The Miami Herald's Cuban Colada blog reports on a Spanish newspaper report that suggests that "tens" of Cuban political prisoners will be released in coming weeks and allowed — or forced — to leave the island for Europe.
Any pronouncements from the Spanish government should be receive with a healthy dose of skepticism, but for the sake of the prisoners and their families, I hope the report is true.
I just worry that such a release will prove to be a public relations boon for a Castro regime that does not deserve it, as long it maintains laws and policies that allow for the prisoners now in the gulag to be replaced arbitrarily by other Cubans.
Here is the Cuban Cola report, complete with links to the original report:
Spanish Foreign Minister Miguel Ángel Moratinos will arrive Monday in Cuba "to complete with Castro's authorities the details of the release of several tens of political prisoners of the more than 200 in the country," the Spanish newspaper ABC reports.
Spain, France and Italy would welcome the freed prisoners, "knowledgeable sources" told ABC. Moratinos will remain in Cuba until Thursday.
According to the newspaper, "the Spanish government has long maintained contact with the Catholic Church to favor an improvement in human rights in Cuba."
Last June 10, Moratinos and Prime Minister José Luis Rodríguez Zapatero met in Rome with Cardinal Tarcisio Bertone, the Vatican's secretary of state, and Archbishop Dominique Mambertí, the Vatican's foreign minister, who later traveled to Cuba and discussed the matter with Cardinal Jaime Ortega y Alamino, Archbishop of Havana.
That day, Moratinos also met in Rome with Cuban Foreign Minister Bruno Rodríguez to convince him of the advisability of releasing some of the prisoners, the newspaper says.
Rodríguez reportedly requested that the released inmates be removed from the island.

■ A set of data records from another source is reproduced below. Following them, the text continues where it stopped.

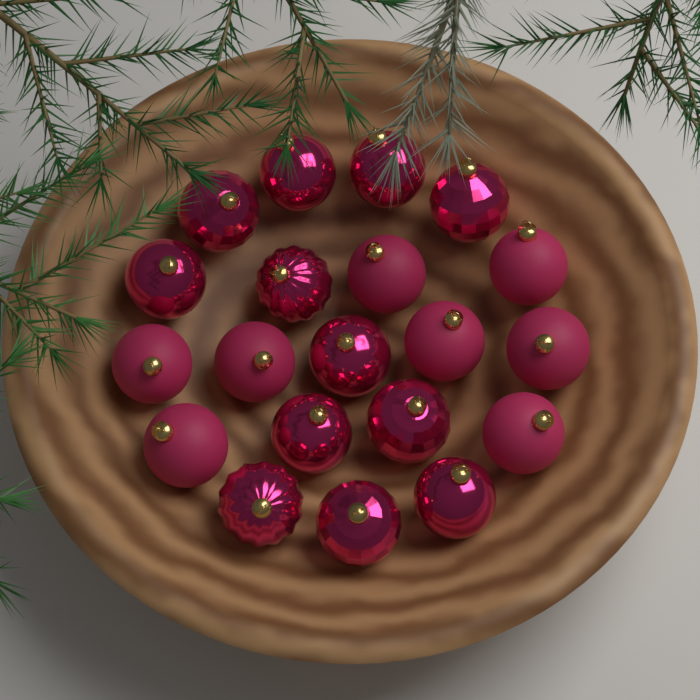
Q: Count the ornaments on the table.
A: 20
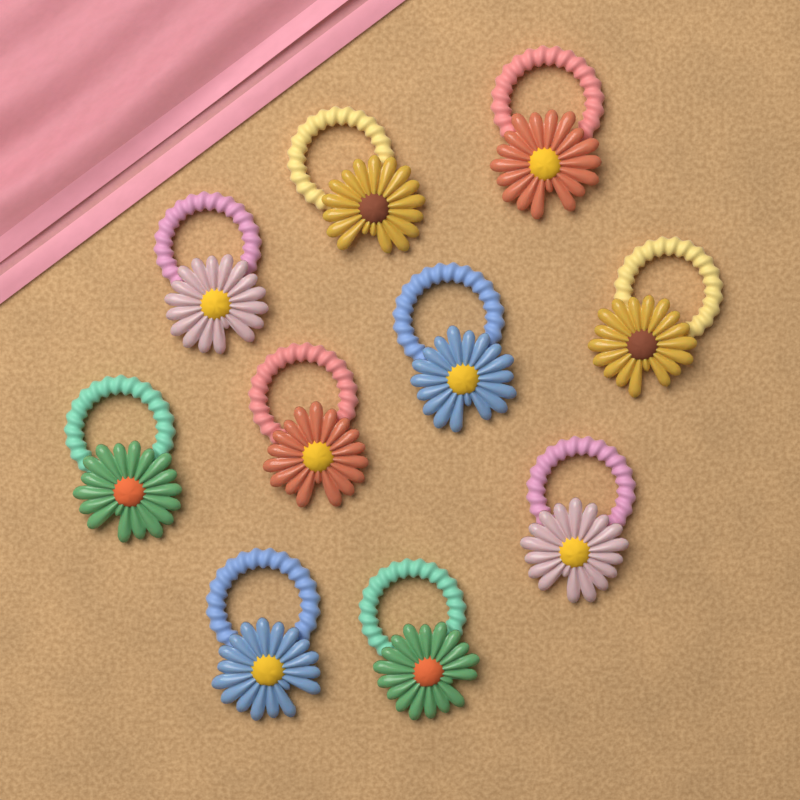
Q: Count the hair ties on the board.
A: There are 10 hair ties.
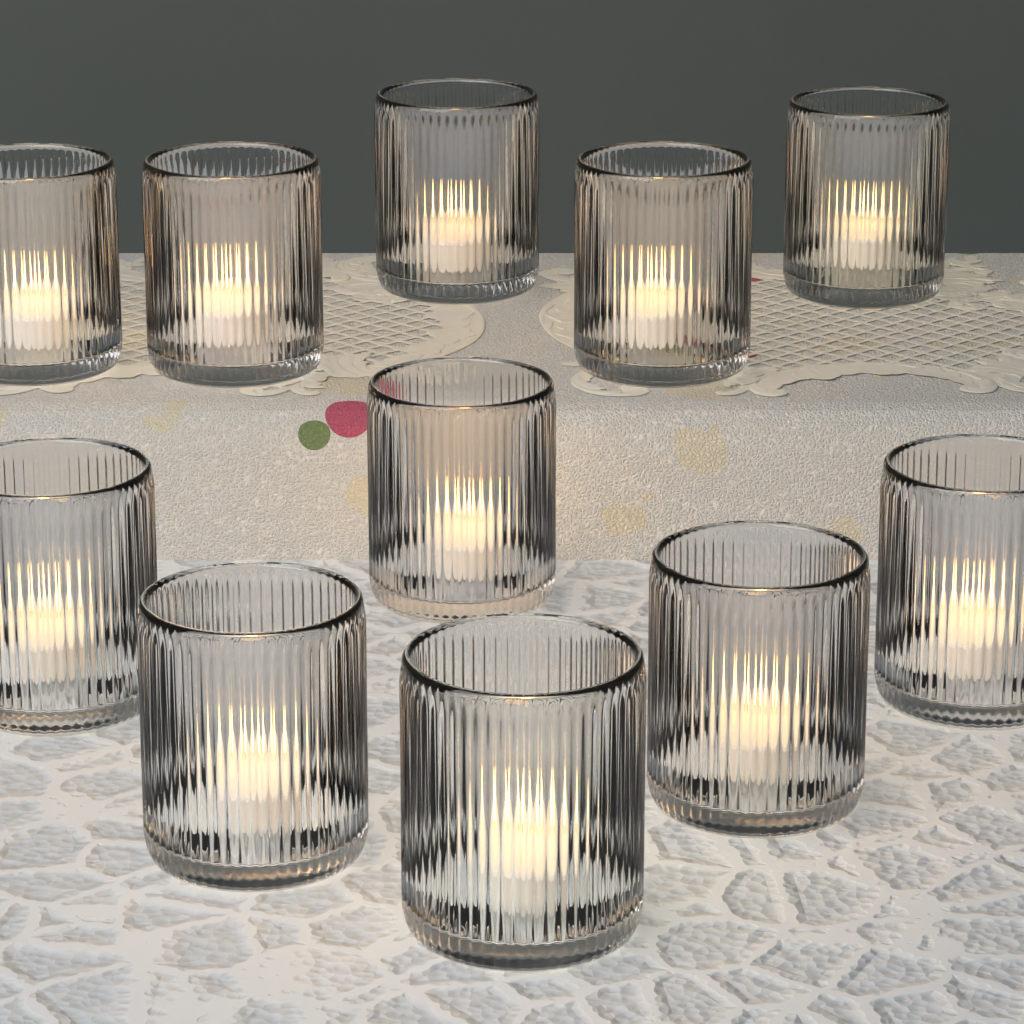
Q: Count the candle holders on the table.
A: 11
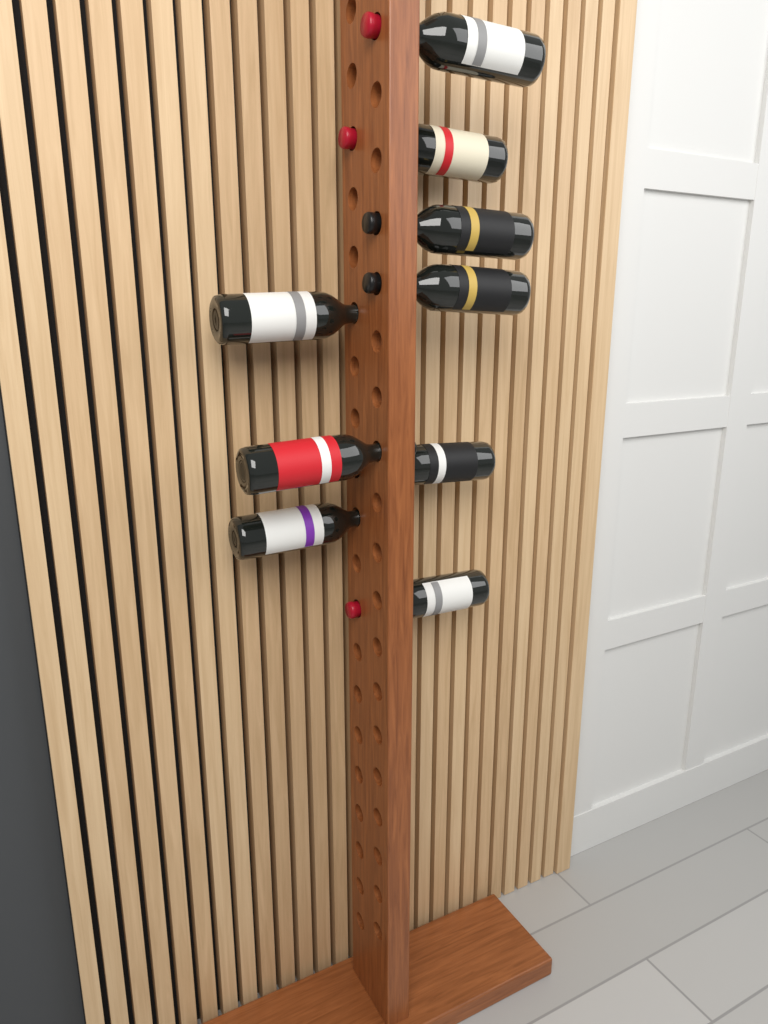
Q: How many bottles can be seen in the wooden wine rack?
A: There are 9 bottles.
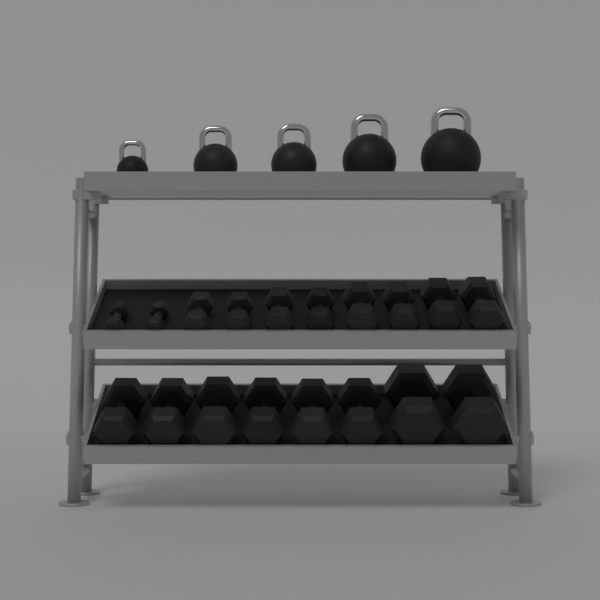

A precedent for that action is the deportation of four prisoners to Spain in 2008.
"If the project goes through," ABC says, "in the next several weeks, Cuba could release an important number of political prisoners – there is talk of 60 or 70 – who would be sent to Spain, France and Italy."
For more, click here.
[UPDATE:] At a press briefing Monday morning, Moratinos said that he does not plan to visit Guillermo Fariñas, but that "we would like for him to stop his hunger strike, because I think that his objective of pointing out to the situation in Cuba is by now known by the entire international community. We shall do all that is possible for him to regain a normal life.
"Aside from that," he said, according to EFE, "I have other worthwhile objectives for my stay in Cuba that may give results and serve all the citizens of Cuba and, logically, to the interests of Spain and Cuba, medium- and long-range."
UPDATED, 5 p.m. EDT -- Cuban human rights activist Elizardo Sanchez reports that authorities have recently interviewed some 40 political prisoners, which he said is a possible precursor to their imminent release.